What about ((n + 9) / 10) * 10 ?

Yields 0 => 0, 1 => 10, 8 => 10, 29 => 30, 30 => 30, 31 => 40

How about using integer math:

N=41
N+=9   // Add 9 first to ensure rounding.
N/=10  // Drops the ones place
N*=10  // Puts the ones place back with a zero

in C, one-liner:

int inline roundup10(int n) {
  return ((n - 1) / 10 + 1) * 10;
}

You can do this by performing integer division by 10 rounding up, and then multiplying the result by 10.

To divide A by B rounding up, add B - 1 to A and then divide it by B using "ordinary" integer division

Q = (A + B - 1) / B 

So, for your specific problem the while thing together will look as follows

A = (A + 9) / 10 * 10

This will "snap" A to the next greater multiple of 10.

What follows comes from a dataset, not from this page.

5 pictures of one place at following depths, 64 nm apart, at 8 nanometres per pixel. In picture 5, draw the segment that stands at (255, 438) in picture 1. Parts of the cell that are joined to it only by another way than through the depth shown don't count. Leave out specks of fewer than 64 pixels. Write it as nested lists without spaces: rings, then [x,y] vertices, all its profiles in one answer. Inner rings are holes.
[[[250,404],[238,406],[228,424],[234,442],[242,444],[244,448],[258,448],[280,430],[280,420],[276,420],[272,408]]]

The need for the division and for the alignment comes up so often that normally in my programs I'd have macros for dividing [unsigned] integers with rounding up

#define UDIV_UP(a, b) (((a) + (b) - 1) / (b))

and for aligning an integer to the next boundary

#define ALIGN_UP(a, b) (UDIV_UP(a, b) * (b))

which would make the above look as

A = ALIGN_UP(A, 10);

P.S. I don't know whether you need this extended to negative numbers. If you do, care should be taken to do it properly, depending on what you need as the result.

You could do the number mod 10. Then take that result subtract it from ten. Then add that result to the original.

if N%10 != 0  #added to account for multiples of ten 
  a=N%10
  N+=10-a

Be aware that answers based on the div and mod operators ("/" and "%") will not work for negative numbers without an if-test, because C and C++ implement those operators incorrectly for negative numbers. (-3 mod 5) is 2, but C and C++ calculate (-3 % 5) as -3.

You can define your own div and mod functions. For example,

int mod(int x, int y) {
  // Assert y > 0
  int ret = x % y;
  if(ret < 0) {
    ret += y;
  }
  return ret;
}